Heat transport in oscillator chains with long-range interactions coupled to thermal reservoirs

TL;DR

This paper studies heat transport in long-range interacting oscillator chains coupled to thermal reservoirs, revealing different regimes of energy transfer dominated by direct coupling or diffusive processes depending on the decay exponent.

Contribution

It introduces a decomposition of heat current accounting for direct transfer and diffusion, highlighting how long-range interactions influence thermal transport regimes.

Findings

For 0 ≤ α < 1, direct transfer dominates heat flow.

Heat current becomes independent of system size when thermalized regions scale with N.

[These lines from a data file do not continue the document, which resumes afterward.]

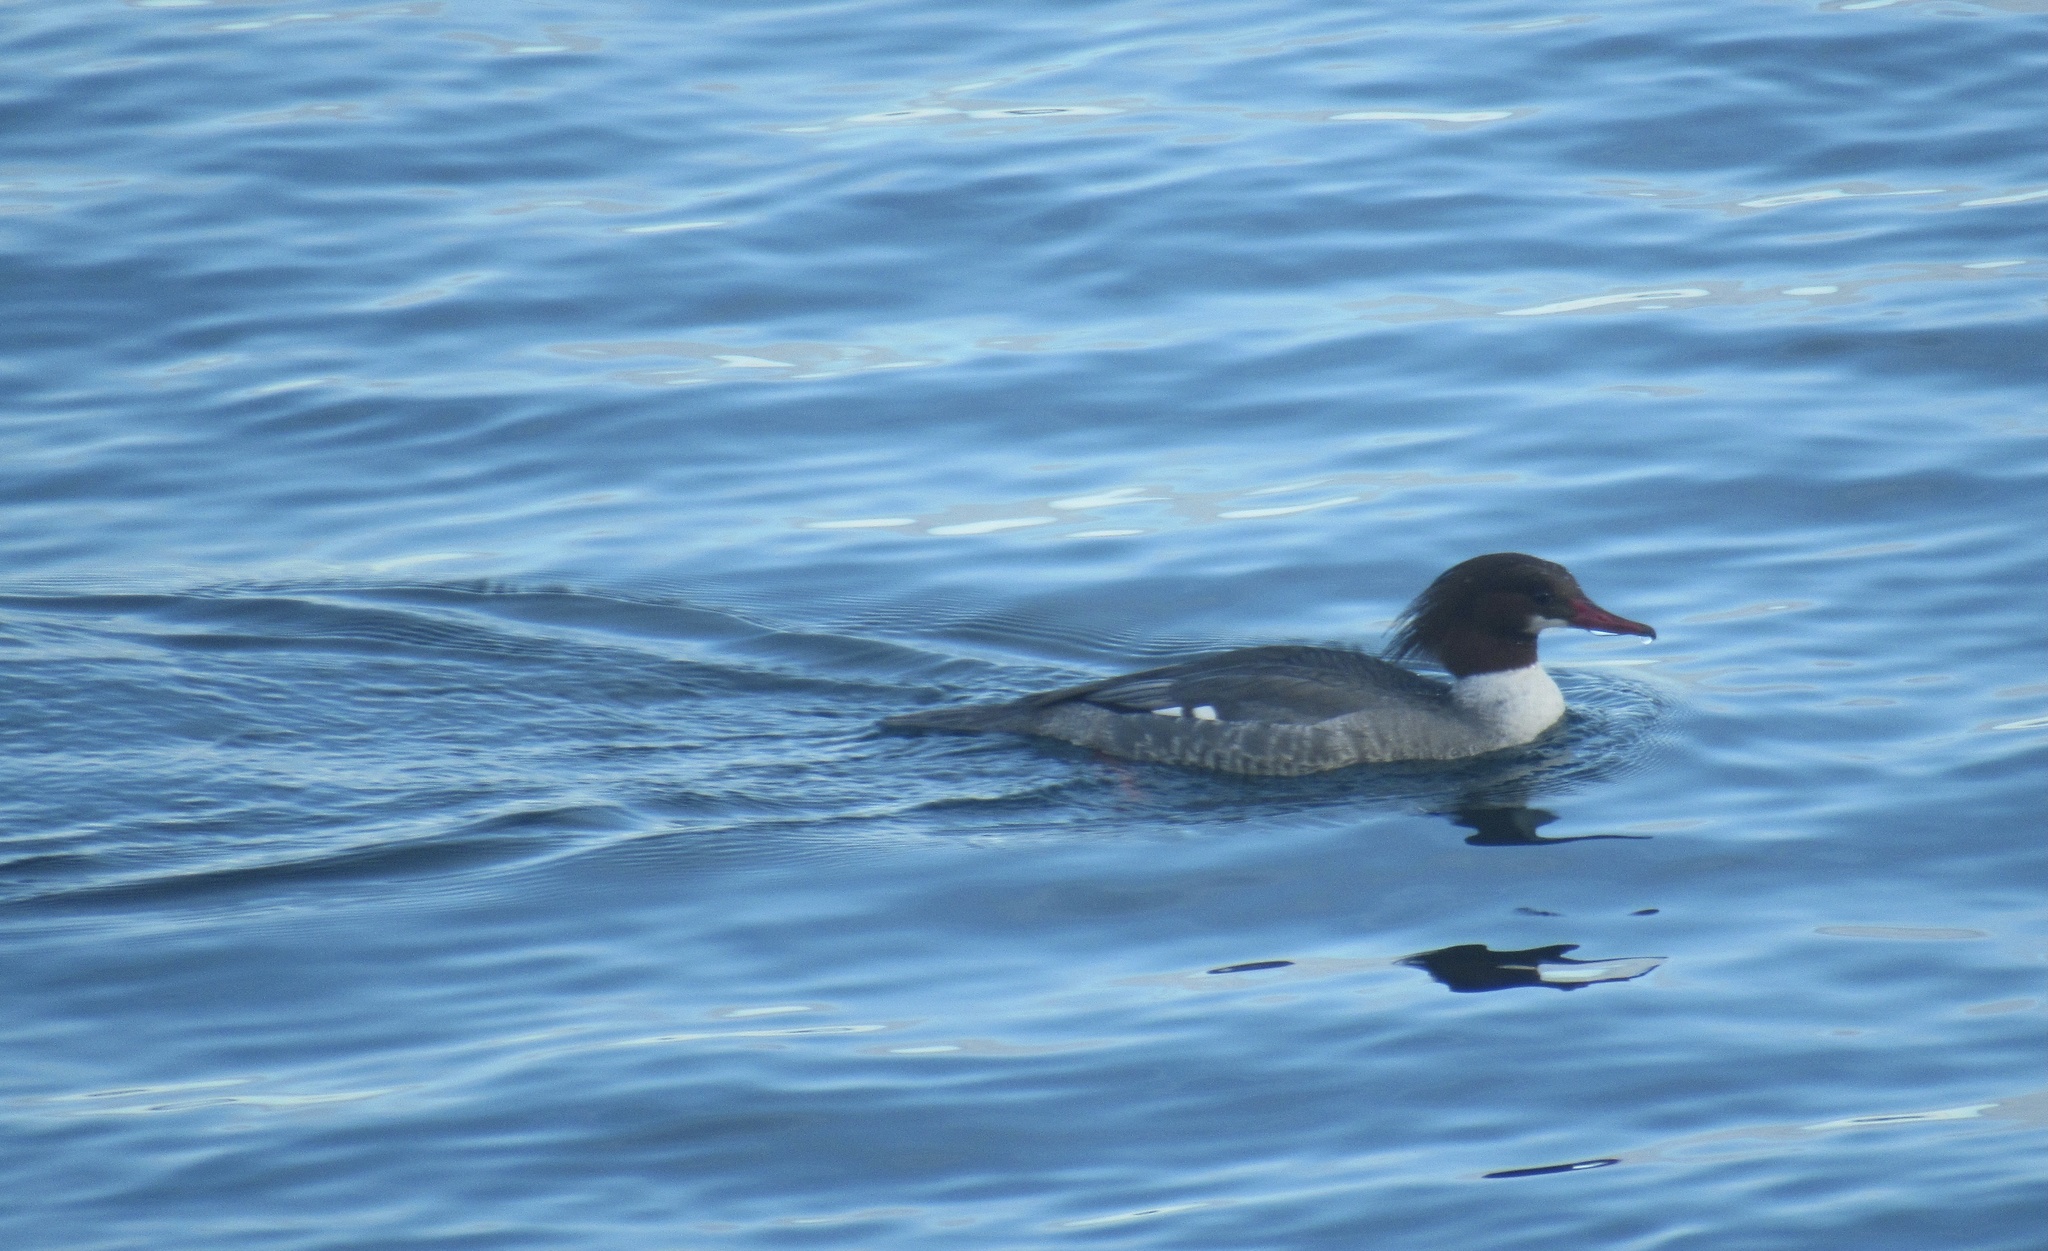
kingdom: Animalia
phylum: Chordata
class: Aves
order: Anseriformes
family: Anatidae
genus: Mergus
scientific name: Mergus merganser
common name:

For α > 1, heat transport is mainly diffusive, with normal or anomalous behavior depending on the system.

Abstract

We investigate thermal conduction in arrays of long-range interacting rotors and Fermi-Pasta-Ulam (FPU) oscillators coupled to two reservoirs at different temperatures. The strength of the interaction between two lattice sites decays as a power $\alpha$ of the inverse of their distance. We point out the necessity of distinguishing between energy flows towards/from the reservoirs and those within the system. We show that energy flow between the reservoirs occurs via a direct transfer induced by long-range couplings and a diffusive process through the chain. To this aim, we introduce a decomposition of the steady-state heat current that explicitly accounts for such direct transfer of energy between the reservoir. For $0\leq \alpha<1$, the direct transfer term dominates, meaning that the system can be effectively described as a set of oscillators each interacting with the thermal baths. Also, the heat current exchanged with the reservoirs depends on the size of the thermalised regions: in the case in which such size is proportional to the system size $N$, the stationary current is independent on $N$. For $\alpha > 1$, heat transport mostly occurs through diffusion along the chain: for the rotors transport is normal, while for FPU the data are compatible with an anomalous diffusion, possibly with an $\alpha$ -dependent characteristic exponent.